_Your instructions_: In the output, include exactly the lines from the beginning of the records up to and including the one that contains "G04 APERTURE END LIST*", and leave out the pictures.

_Material for this exercise_:
*** Begin section ***

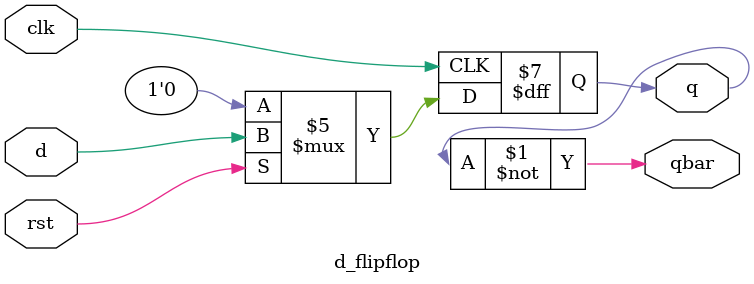
<source format=v>
module d_flipflop(input d,clk,rst,
output reg q,
output qbar);
assign qbar=~q;
always @ (posedge clk)begin
    if(!rst)
    q<=0;
    else 
    q<=d;
end 
endmodule
</source>
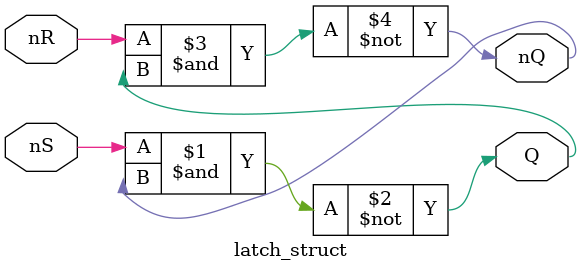
<source format=sv>
module latch_struct(
  input  logic nR,
  input  logic nS,
  output logic Q,
  output logic nQ
);

assign Q = ~(nS & nQ);
assign nQ = ~(nR & Q);

endmodule

</source>
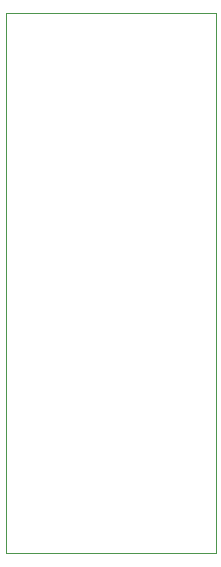
<source format=gbr>
G04 #@! TF.GenerationSoftware,KiCad,Pcbnew,(5.1.0)-1*
G04 #@! TF.CreationDate,2019-11-03T19:19:06-06:00*
G04 #@! TF.ProjectId,wenk_sao_jig,77656e6b-5f73-4616-9f5f-6a69672e6b69,rev?*
G04 #@! TF.SameCoordinates,Original*
G04 #@! TF.FileFunction,Profile,NP*
%FSLAX46Y46*%
G04 Gerber Fmt 4.6, Leading zero omitted, Abs format (unit mm)*
G04 Created by KiCad (PCBNEW (5.1.0)-1) date 2019-11-03 19:19:06*
%MOMM*%
%LPD*%
G04 APERTURE LIST*
%ADD10C,0.050000*%
G04 APERTURE END LIST*
D10*
X153670000Y-77470000D02*
X135890000Y-77470000D01*
X153670000Y-123190000D02*
X153670000Y-77470000D01*
X135890000Y-123190000D02*
X153670000Y-123190000D01*
X135890000Y-77470000D02*
X135890000Y-123190000D01*
M02*

</source>
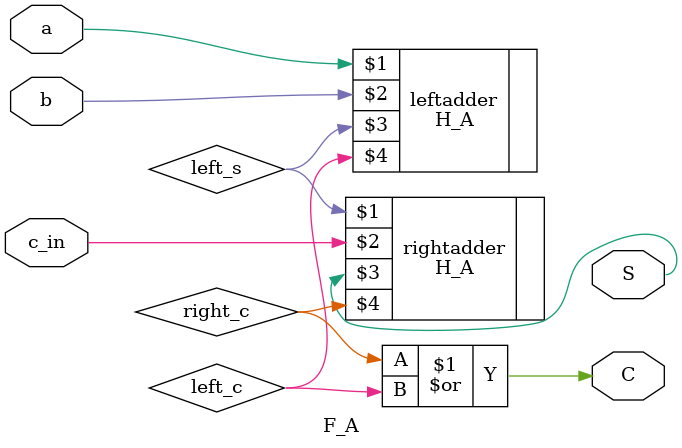
<source format=v>
`timescale 1ns / 1ps


module F_A(a,b,c_in,S,C);
input a,b,c_in;
output S,C;
wire left_s,left_c,right_c;
//a,b,S,C for half adder
H_A leftadder(a,b,left_s,left_c);
H_A rightadder(left_s,c_in,S,right_c);
or(C,right_c,left_c);
endmodule

</source>
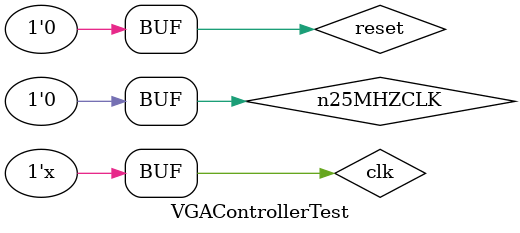
<source format=sv>
module VGAControllerTest();

logic clk, hsync, vsync, reset, n_sync, n_blanc, n25MHZCLK;
logic [7:0] R, G, B;

VGA_test VGA_test(.clk(clk),
						.reset(reset),
                  .hsync(hsync),
						.vsync(vsync),
						.n_sync(n_sync),
						.n_blanc(n_blanc),
						.n25MHZCLK(n25MHZCLK),
						.r(R),
						.g(G),
						.b(B));

initial begin
	clk = 0;
	n25MHZCLK = 0;
	reset = 1;
	
	#12 
	
	reset = 0;
end
 
always
begin
	#10 clk = ~clk;
end

endmodule // VGAControllerTest
</source>
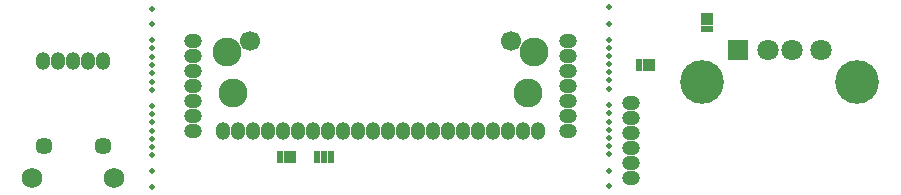
<source format=gbr>
G04 DipTrace 2.4.0.2*
%INBottomMask.gbr*%
%MOIN*%
%ADD44C,0.0669*%
%ADD45C,0.02*%
%ADD58R,0.04X0.024*%
%ADD60R,0.024X0.04*%
%ADD64O,0.0496X0.0592*%
%ADD66O,0.0592X0.0496*%
%ADD70C,0.0691*%
%ADD72C,0.0572*%
%ADD76C,0.1458*%
%ADD78C,0.071*%
%ADD80R,0.071X0.071*%
%ADD82C,0.0966*%
%FSLAX44Y44*%
G04*
G70*
G90*
G75*
G01*
%LNBotMask*%
%LPD*%
D82*
X21483Y7337D3*
X11458Y8693D3*
X11665Y7346D3*
X21693Y8693D3*
D44*
X20909Y9087D3*
X12227D3*
D80*
X28508Y8758D3*
D78*
X29492D3*
X30279D3*
X31264D3*
D76*
X27299Y7691D3*
X32472D3*
D72*
X5346Y5568D3*
X7314D3*
D70*
X4952Y4505D3*
X7708D3*
D66*
X10318Y9068D3*
Y8568D3*
Y8068D3*
Y7568D3*
Y7068D3*
Y6568D3*
Y6068D3*
D64*
X11318D3*
X11818D3*
X12318D3*
X12818D3*
X13318D3*
X13818D3*
X14318D3*
X14818D3*
X15318D3*
X15818D3*
X16318D3*
X16818D3*
X17318D3*
X17818D3*
X18318D3*
X18818D3*
X19318D3*
X19818D3*
X20318D3*
X20818D3*
X21318D3*
X21818D3*
D66*
X22818D3*
Y6568D3*
Y7068D3*
Y7568D3*
Y8068D3*
Y8568D3*
Y9068D3*
D60*
X13663Y5193D3*
X13443D3*
X13223D3*
X14473D3*
X14693D3*
X14913D3*
D58*
X27443Y9473D3*
Y9693D3*
Y9913D3*
D45*
X24180Y9646D3*
Y5559D3*
Y6105D3*
Y5832D3*
Y4751D3*
Y5298D3*
Y8566D3*
Y9112D3*
Y8839D3*
Y7484D3*
Y10193D3*
Y8031D3*
Y7758D3*
Y6677D3*
Y6950D3*
Y8304D3*
Y6378D3*
Y4239D3*
D66*
X24912Y7019D3*
Y6519D3*
Y6019D3*
Y5519D3*
Y5019D3*
Y4519D3*
D64*
X5318Y8414D3*
X5818D3*
X6318D3*
X6818D3*
X7318D3*
D60*
X25630Y8255D3*
X25410D3*
X25190D3*
D45*
X8955Y4740D3*
Y8827D3*
Y8281D3*
Y8554D3*
Y9635D3*
Y9088D3*
Y5820D3*
Y5274D3*
Y5547D3*
Y6902D3*
Y4193D3*
Y6355D3*
Y6628D3*
Y7709D3*
Y7436D3*
Y6082D3*
Y8008D3*
Y10147D3*
M02*

</source>
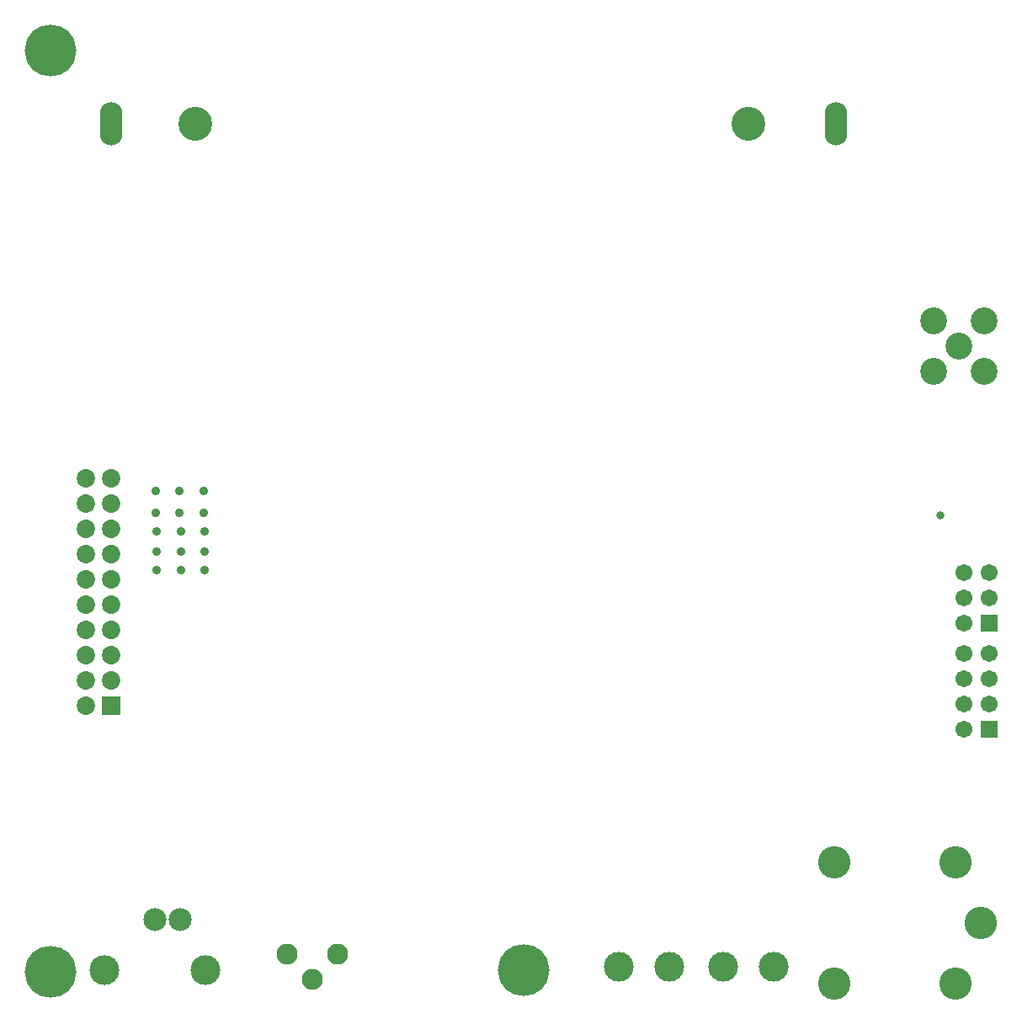
<source format=gbs>
G04*
G04 #@! TF.GenerationSoftware,Altium Limited,Altium Designer,21.0.8 (223)*
G04*
G04 Layer_Color=16711935*
%FSTAX24Y24*%
%MOIN*%
G70*
G04*
G04 #@! TF.SameCoordinates,6FDD5C99-857A-4E56-A0FC-F6C85F5CD364*
G04*
G04*
G04 #@! TF.FilePolarity,Negative*
G04*
G01*
G75*
%ADD119C,0.1180*%
%ADD120C,0.1182*%
%ADD121C,0.0907*%
%ADD122C,0.2049*%
%ADD123C,0.1340*%
%ADD124O,0.0895X0.1710*%
%ADD125C,0.1280*%
%ADD126C,0.0671*%
%ADD127R,0.0671X0.0671*%
%ADD128C,0.1064*%
%ADD129R,0.0730X0.0730*%
%ADD130C,0.0730*%
%ADD131C,0.0830*%
%ADD132C,0.0316*%
%ADD133C,0.0356*%
D119*
X035952Y011526D02*
D03*
X033952D02*
D03*
X038078D02*
D03*
X040078D02*
D03*
D120*
X017591Y011372D02*
D03*
X013591D02*
D03*
D121*
X016591Y013372D02*
D03*
X015591D02*
D03*
D122*
X030197Y011378D02*
D03*
X011449Y011307D02*
D03*
X011457Y047795D02*
D03*
D123*
X039098Y044882D02*
D03*
X017203D02*
D03*
D124*
X042559D02*
D03*
X013858D02*
D03*
D125*
X04729Y015657D02*
D03*
X04249Y010857D02*
D03*
X04829Y013257D02*
D03*
X04249Y015657D02*
D03*
X04729Y010857D02*
D03*
D126*
X047622Y027126D02*
D03*
Y026126D02*
D03*
Y025126D02*
D03*
X048622Y027126D02*
D03*
Y026126D02*
D03*
Y021929D02*
D03*
Y022929D02*
D03*
Y023929D02*
D03*
X047622Y020929D02*
D03*
Y021929D02*
D03*
Y022929D02*
D03*
Y023929D02*
D03*
D127*
X048622Y025126D02*
D03*
Y020929D02*
D03*
D128*
X046425Y037079D02*
D03*
Y035079D02*
D03*
X048425D02*
D03*
Y037079D02*
D03*
X047425Y036079D02*
D03*
D129*
X01385Y02185D02*
D03*
D130*
X01285D02*
D03*
X01385Y02285D02*
D03*
X01285D02*
D03*
X01385Y02385D02*
D03*
X01285D02*
D03*
X01385Y02485D02*
D03*
X01285D02*
D03*
X01385Y02585D02*
D03*
X01285D02*
D03*
X01385Y02685D02*
D03*
X01285D02*
D03*
X01385Y02785D02*
D03*
X01285D02*
D03*
X01385Y02885D02*
D03*
X01285D02*
D03*
X01385Y02985D02*
D03*
X01285D02*
D03*
X01385Y03085D02*
D03*
X01285D02*
D03*
D131*
X020827Y012008D02*
D03*
X022827D02*
D03*
X021827Y011008D02*
D03*
D132*
X046693Y02937D02*
D03*
D133*
X016614Y027968D02*
D03*
X01566Y02874D02*
D03*
X01752Y030354D02*
D03*
X016575Y029496D02*
D03*
X01562D02*
D03*
X01752D02*
D03*
X017559Y027205D02*
D03*
Y027968D02*
D03*
X01562Y030354D02*
D03*
X016614Y027205D02*
D03*
X01566Y027968D02*
D03*
Y027205D02*
D03*
X017559Y02874D02*
D03*
X016575Y030354D02*
D03*
X016614Y02874D02*
D03*
M02*

</source>
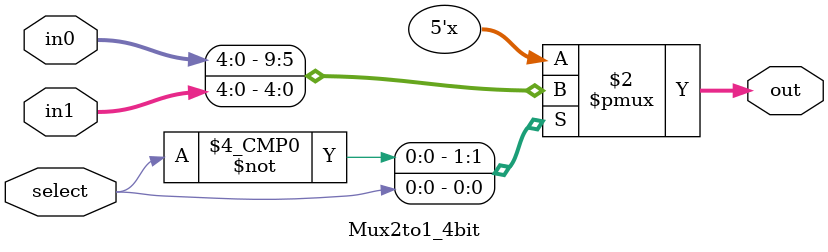
<source format=v>
module Mux2to1_4bit (
    input [4:0] in0,      // Primeira entrada (registrador Rt)
    input [4:0] in1,      // Segunda entrada (registrador Rd)
    input select,         // Sinal de seleção (RegDst)
    output reg [4:0] out  // Saída do multiplexador (registrador destino)
);
    always @(*) begin
        case (select)
            1'b0: out = in0;  // Seleciona Rt
            1'b1: out = in1;  // Seleciona Rd
            default: out = 5'b0; // Valor padrão
        endcase
    end
endmodule
</source>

*** End section ***

_Response box_:
<source format=v>
module d_flipflop(input d,clk,rst,
output reg q,
output qbar);
assign qbar=~q;
always @ (posedge clk)begin
    if(!rst)
    q<=0;
    else 
    q<=d;
end 
endmodule
</source>
<source format=sv>
module latch_struct(
  input  logic nR,
  input  logic nS,
  output logic Q,
  output logic nQ
);

assign Q = ~(nS & nQ);
assign nQ = ~(nR & Q);

endmodule

</source>
<source format=gbr>
G04 #@! TF.GenerationSoftware,KiCad,Pcbnew,(5.1.0)-1*
G04 #@! TF.CreationDate,2019-11-03T19:19:06-06:00*
G04 #@! TF.ProjectId,wenk_sao_jig,77656e6b-5f73-4616-9f5f-6a69672e6b69,rev?*
G04 #@! TF.SameCoordinates,Original*
G04 #@! TF.FileFunction,Profile,NP*
%FSLAX46Y46*%
G04 Gerber Fmt 4.6, Leading zero omitted, Abs format (unit mm)*
G04 Created by KiCad (PCBNEW (5.1.0)-1) date 2019-11-03 19:19:06*
%MOMM*%
%LPD*%
G04 APERTURE LIST*
%ADD10C,0.050000*%
G04 APERTURE END LIST*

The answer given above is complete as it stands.